Top of Provided material

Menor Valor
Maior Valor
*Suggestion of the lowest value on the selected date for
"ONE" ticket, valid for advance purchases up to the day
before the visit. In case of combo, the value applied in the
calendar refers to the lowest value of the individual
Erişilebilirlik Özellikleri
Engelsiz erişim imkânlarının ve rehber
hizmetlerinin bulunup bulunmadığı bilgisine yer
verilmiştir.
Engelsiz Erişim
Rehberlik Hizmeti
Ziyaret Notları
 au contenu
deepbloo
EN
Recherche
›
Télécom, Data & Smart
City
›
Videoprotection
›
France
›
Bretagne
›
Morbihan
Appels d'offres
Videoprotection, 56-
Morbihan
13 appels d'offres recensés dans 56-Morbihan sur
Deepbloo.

Bottom of Provided material
Top of Provided material

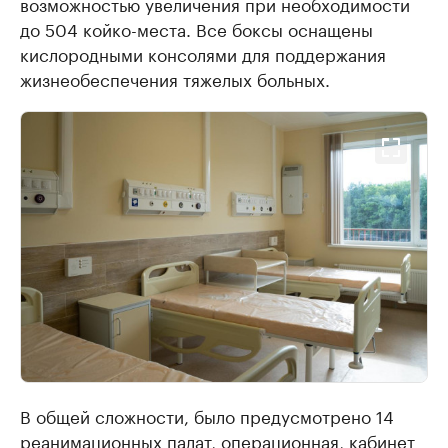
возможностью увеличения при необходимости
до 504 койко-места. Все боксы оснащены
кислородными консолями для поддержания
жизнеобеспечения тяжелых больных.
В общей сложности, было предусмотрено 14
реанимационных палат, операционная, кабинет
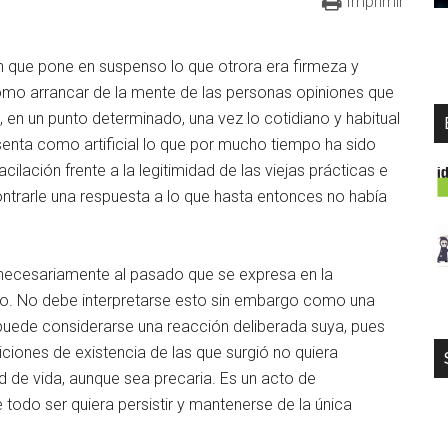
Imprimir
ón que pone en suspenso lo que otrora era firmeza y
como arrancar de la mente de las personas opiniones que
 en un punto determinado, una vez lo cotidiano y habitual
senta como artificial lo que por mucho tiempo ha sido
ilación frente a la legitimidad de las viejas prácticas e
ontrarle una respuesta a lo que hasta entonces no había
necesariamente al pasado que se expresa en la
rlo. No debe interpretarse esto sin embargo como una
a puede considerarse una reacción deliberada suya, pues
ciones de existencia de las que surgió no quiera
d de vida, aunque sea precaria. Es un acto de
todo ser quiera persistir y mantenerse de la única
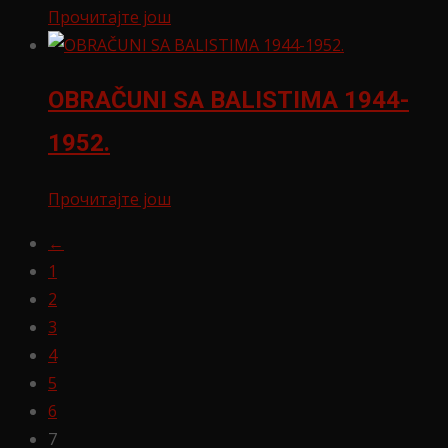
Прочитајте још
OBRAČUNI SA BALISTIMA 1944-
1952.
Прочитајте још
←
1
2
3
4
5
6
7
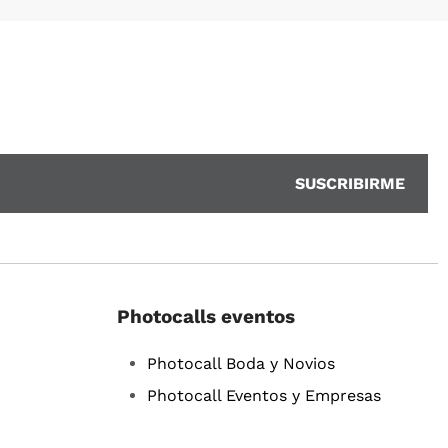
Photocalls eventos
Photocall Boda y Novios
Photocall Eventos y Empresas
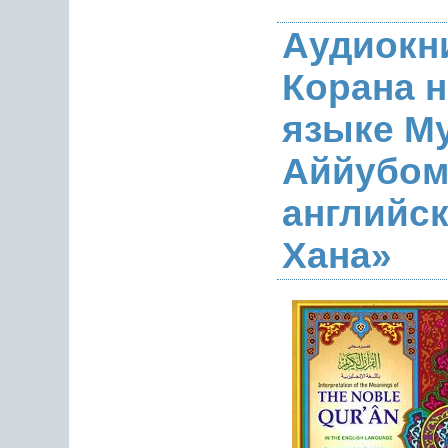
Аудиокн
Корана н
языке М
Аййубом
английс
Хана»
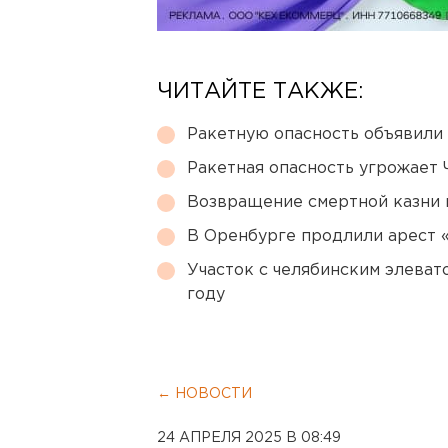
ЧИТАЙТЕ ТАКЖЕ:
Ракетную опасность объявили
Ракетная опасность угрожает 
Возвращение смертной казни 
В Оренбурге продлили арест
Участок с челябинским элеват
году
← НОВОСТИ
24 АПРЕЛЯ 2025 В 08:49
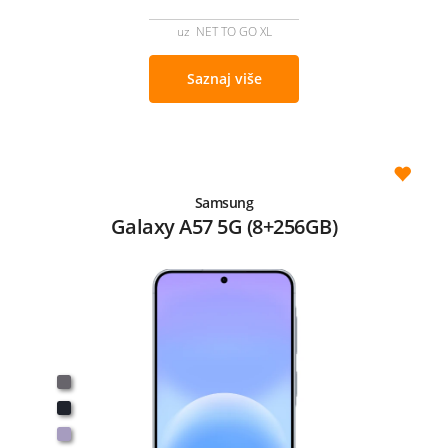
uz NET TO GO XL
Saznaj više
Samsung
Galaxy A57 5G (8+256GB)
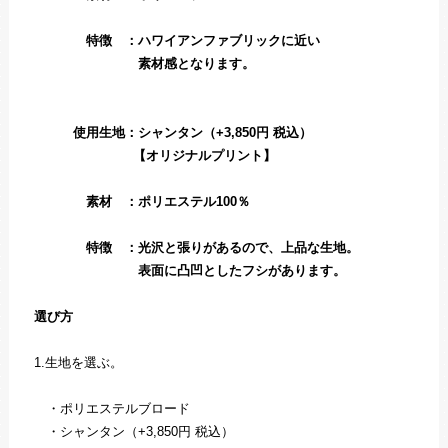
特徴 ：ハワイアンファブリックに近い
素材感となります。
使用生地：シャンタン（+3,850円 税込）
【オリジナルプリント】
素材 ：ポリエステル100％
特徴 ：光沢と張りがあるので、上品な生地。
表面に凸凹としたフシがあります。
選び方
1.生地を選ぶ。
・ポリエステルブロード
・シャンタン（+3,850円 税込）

Bottom of Provided material

Work request >> Please transcribe the material above word for word, from the line with "Menor Valor" up to and including the line with "13 appels d'offres", and nothing beyond that.

Answer to this task >>
Menor Valor
Maior Valor
*Suggestion of the lowest value on the selected date for
"ONE" ticket, valid for advance purchases up to the day
before the visit. In case of combo, the value applied in the
calendar refers to the lowest value of the individual
Erişilebilirlik Özellikleri
Engelsiz erişim imkânlarının ve rehber
hizmetlerinin bulunup bulunmadığı bilgisine yer
verilmiştir.
Engelsiz Erişim
Rehberlik Hizmeti
Ziyaret Notları
 au contenu
deepbloo
EN
Recherche
›
Télécom, Data & Smart
City
›
Videoprotection
›
France
›
Bretagne
›
Morbihan
Appels d'offres
Videoprotection, 56-
Morbihan
13 appels d'offres recensés dans 56-Morbihan sur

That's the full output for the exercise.